The film is the story of a veteran knight and his squire who, during a journey to Rome on pilgrimage to Rome, get pulled into spiritual and terrestrial warfare against a wicked demoness in the woods of medieval France.  

Bois's villain is cat-like Masandra, known by exorcists in the story as “the maiden of Satan's princesses,” who embodies demonic possession via supernatural possession of the terrestrial, which she uses for control.

To defend herself, Masandra kidnaps men from local villages and binds their bodies with demonically possessed twigs and vines, complete with a wooden cage-mask that hooks a tail of thorn staples into their spinal cord. They are her army of “The Bound Ones.”

“Hey, female demon infecting nature and enslaving chivalrous knights – this sounds like the perfect vehicle to address modern feminism,” Bois said of his vision of the character.

“Masandra feels an intrinsic jealousy towards matter and creation and wants to insert herself inside it and create it into something else,” Bois said. “She sees herself as a creator, but since she can't create anything, she has to take the already created and devolve them into something ugly and grotesque.”

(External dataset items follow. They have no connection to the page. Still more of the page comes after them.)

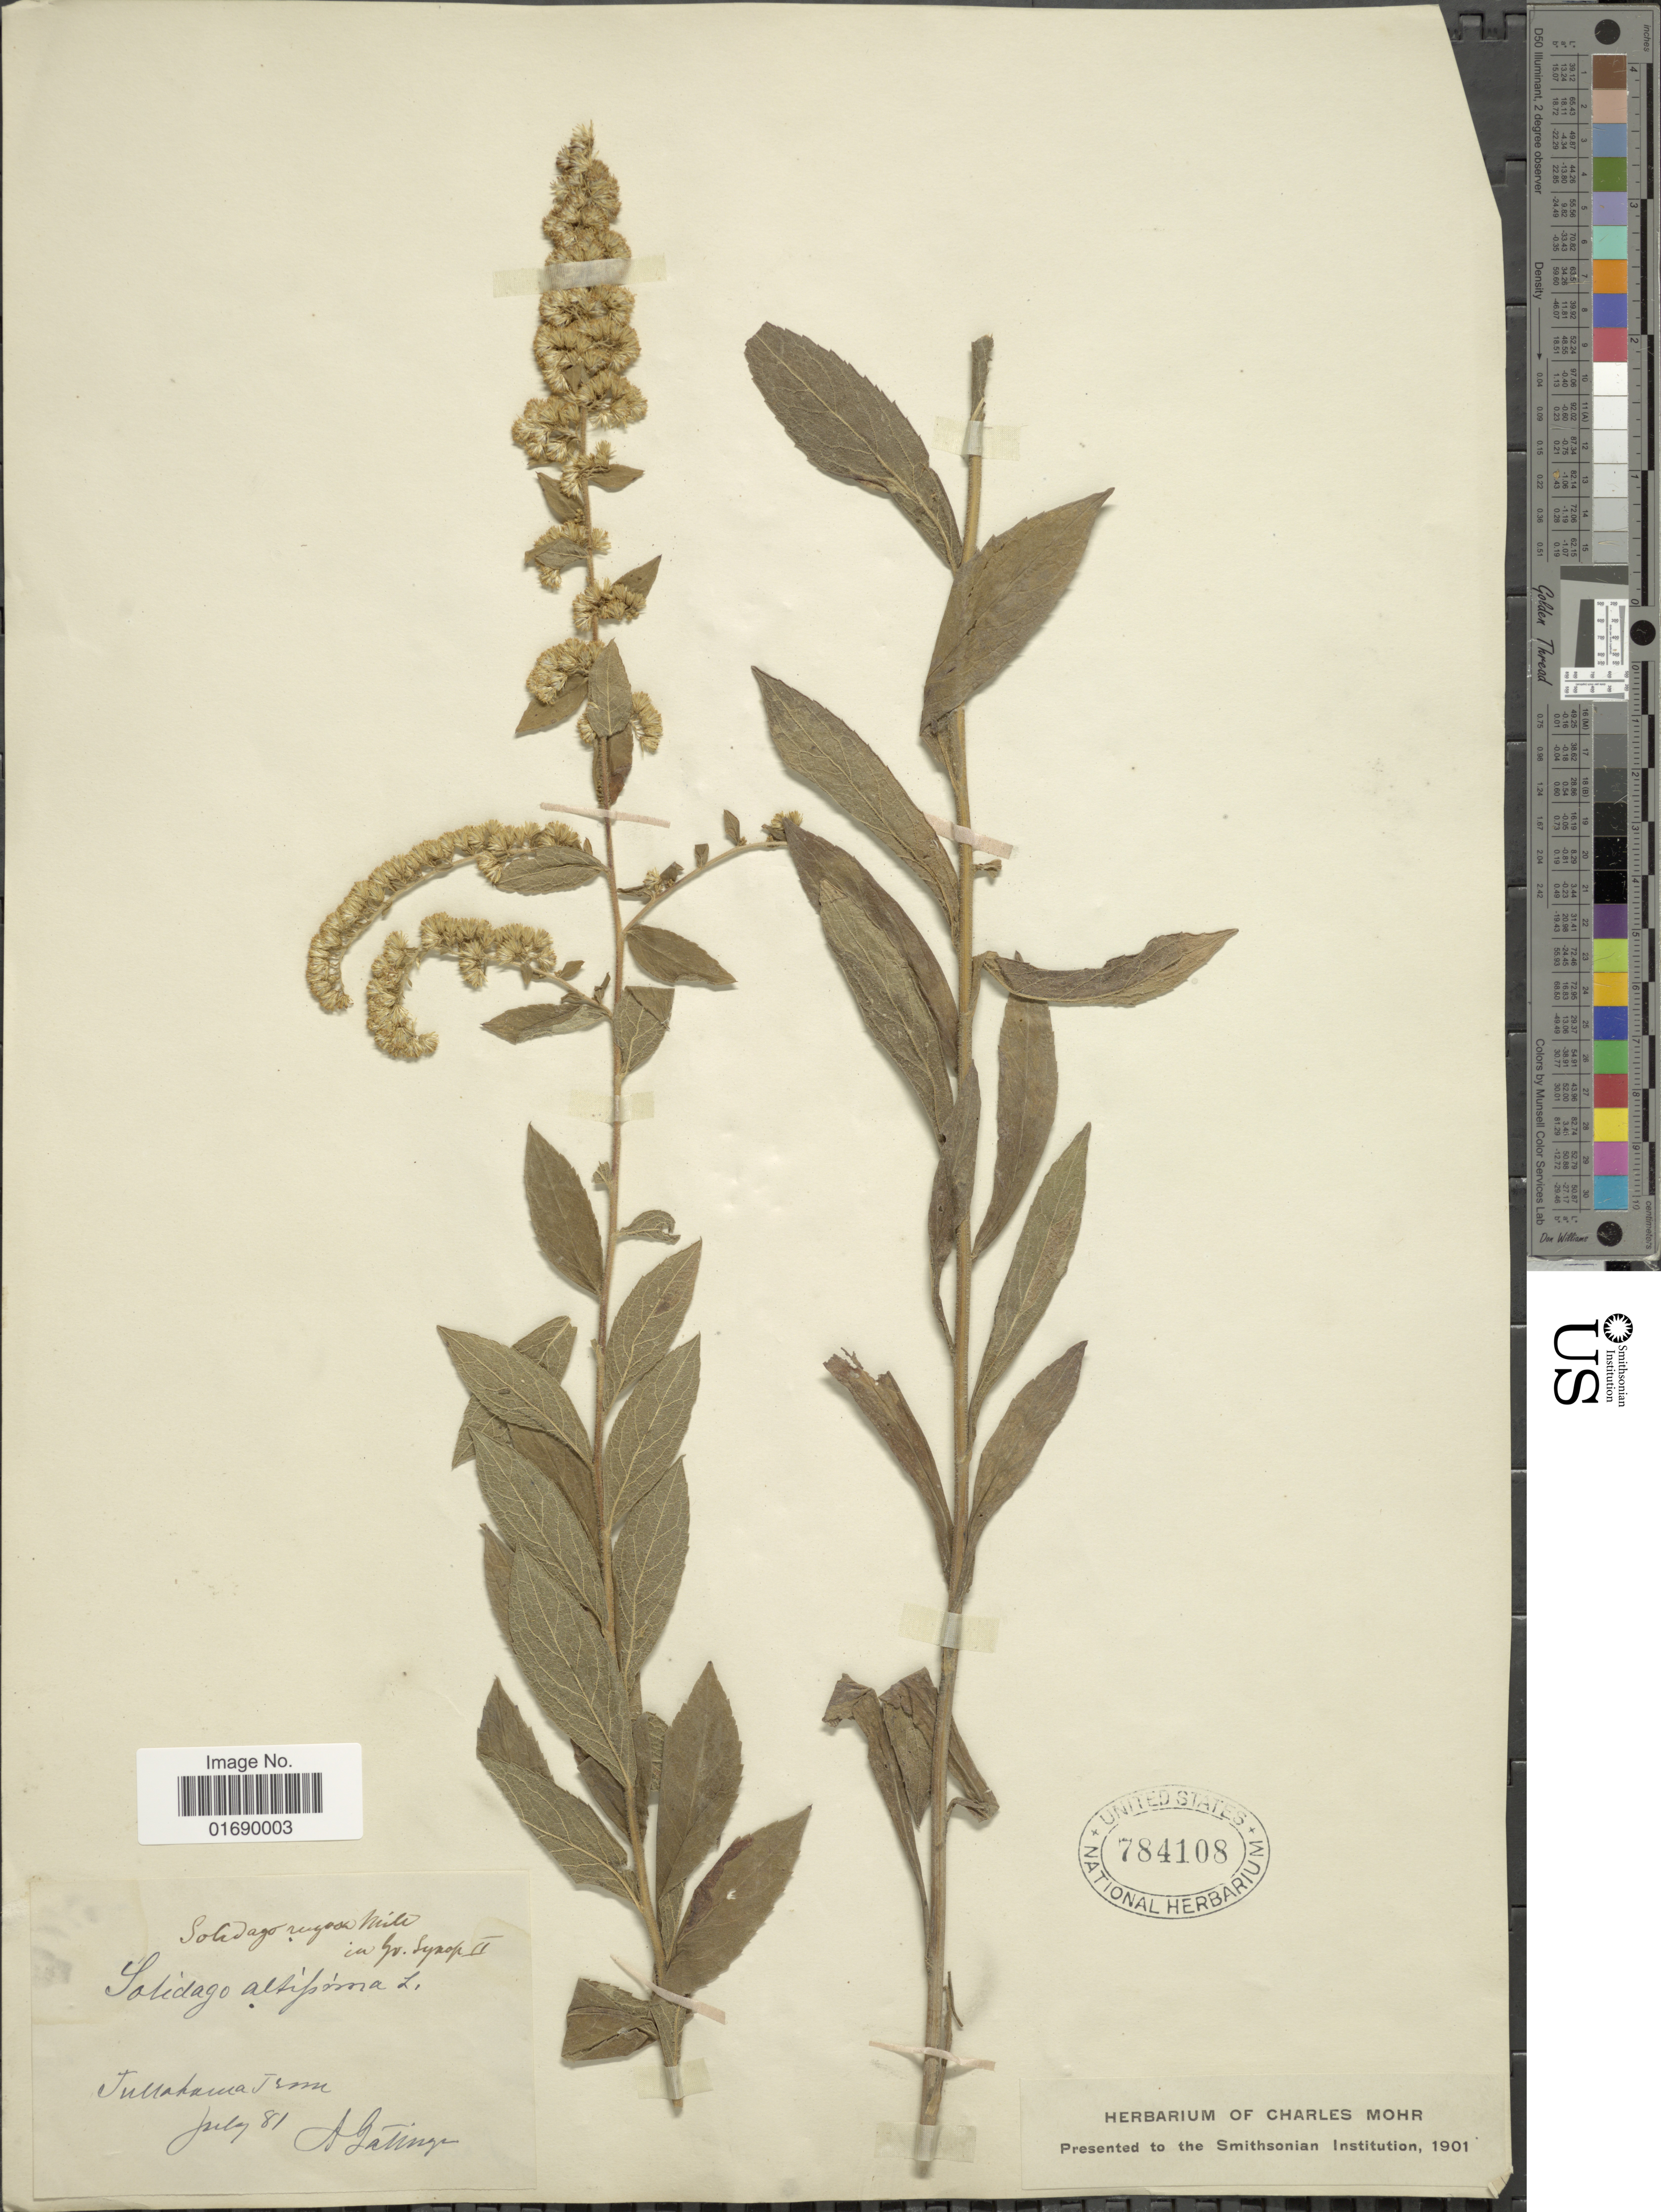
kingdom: Plantae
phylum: Tracheophyta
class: Magnoliopsida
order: Asterales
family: Asteraceae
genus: Solidago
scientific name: Solidago rugosa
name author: Mill.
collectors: A. Gattinger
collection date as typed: Transcribed d/m/y: /7/81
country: United States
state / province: Tennessee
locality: Tullahoma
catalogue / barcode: US 784108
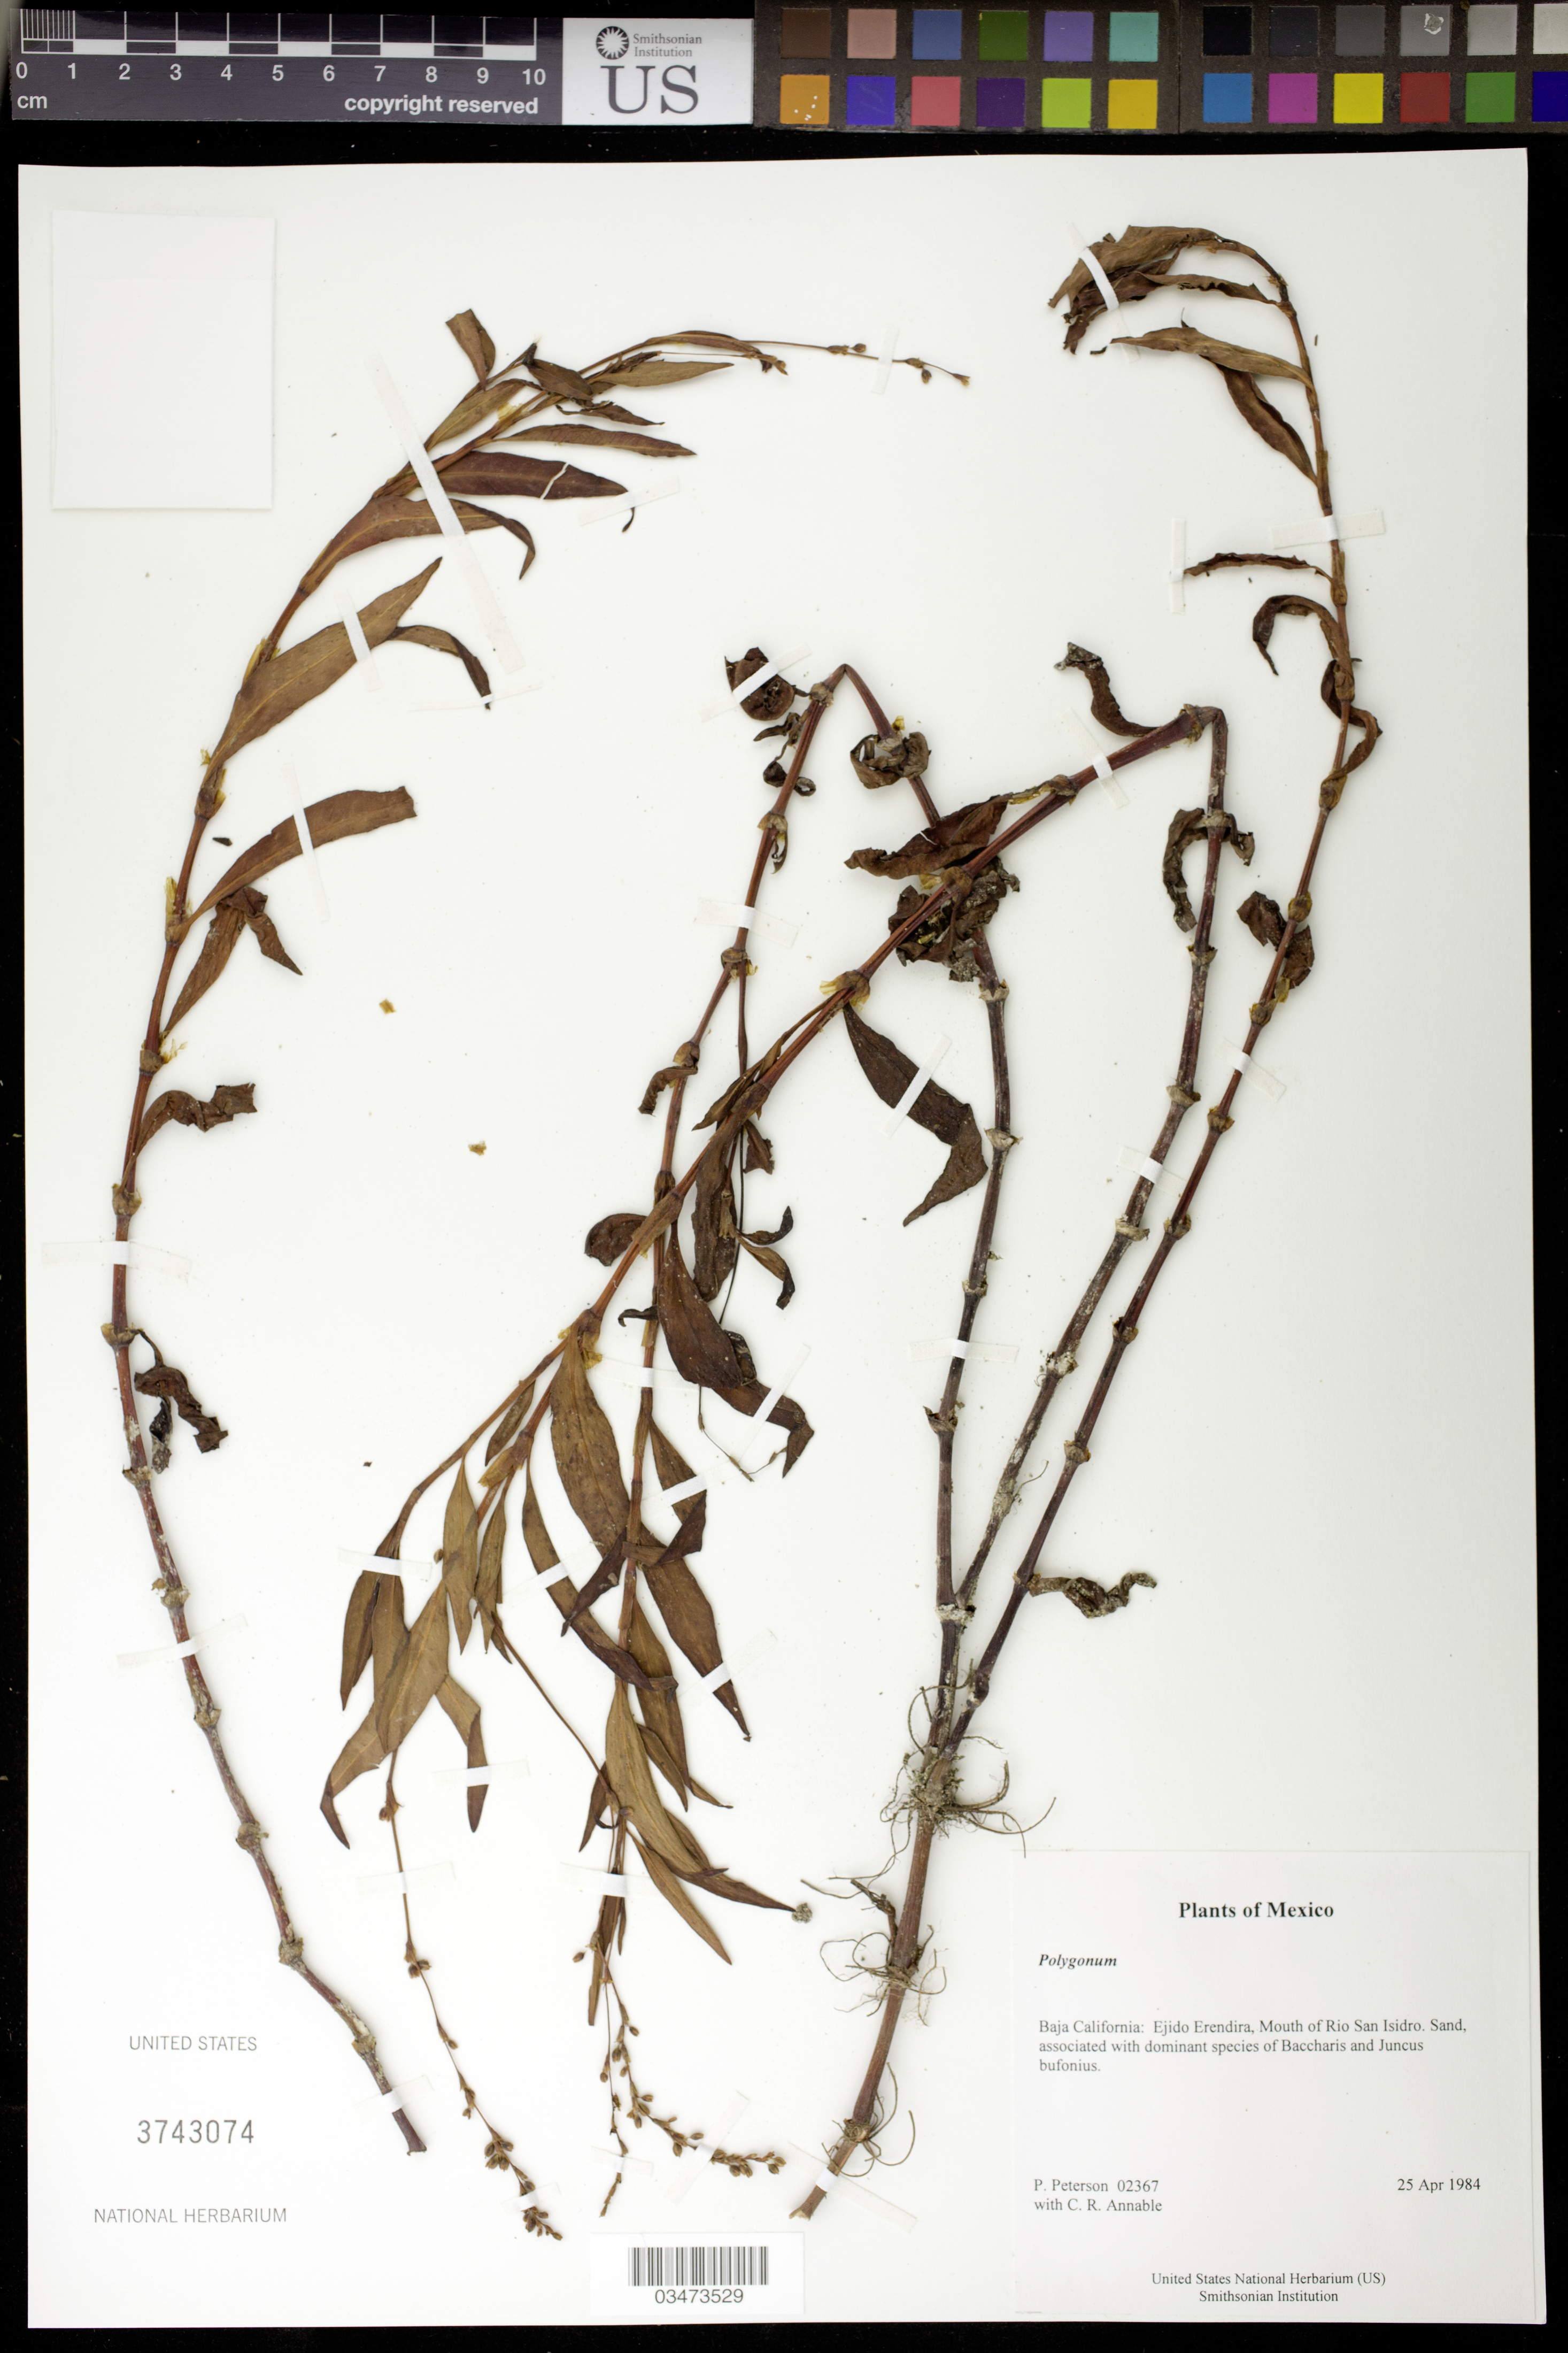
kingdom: Plantae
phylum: Tracheophyta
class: Magnoliopsida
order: Caryophyllales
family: Polygonaceae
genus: Polygonum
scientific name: Polygonum sp.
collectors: P. M. Peterson & C. R. Annable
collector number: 02367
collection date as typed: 25 Apr 1984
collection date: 1984-04-25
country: Mexico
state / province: Baja California Norte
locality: Ejido Erendira, Mouth of Rio San Isidro.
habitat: Sand, associated with dominant species of Baccharis and Juncus bufonius.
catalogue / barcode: US 3743074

“I liken this to modern feminists, who destroy godly creations like family, children, monogamy, masculinity, femininity, beauty, and then act like they created something,” he continued. “They create pain and sorrow, and then call it something beautiful.”

Bois acknowledged that his premise is provocative, but no more than is necessary. He said he is sending a message to Catholics and conservatives that they can create the culture they want if they put the effort forward.

Bois posed the question, “If this campaign is successful, and I make the quality short film I know The Bound can be, who's to say we can't crowdfund our way to a feature film without going to a single Hollywood executive?”

“I want to shake people up, and yeah, I want feminists to hopefully see themselves in the character Masandra and maybe wake them[selves] up to the evil they promote,” Bois said. “Catholics can't go one minute without feminists holding a mirror up to us. I think it's time we turn it back around on them.”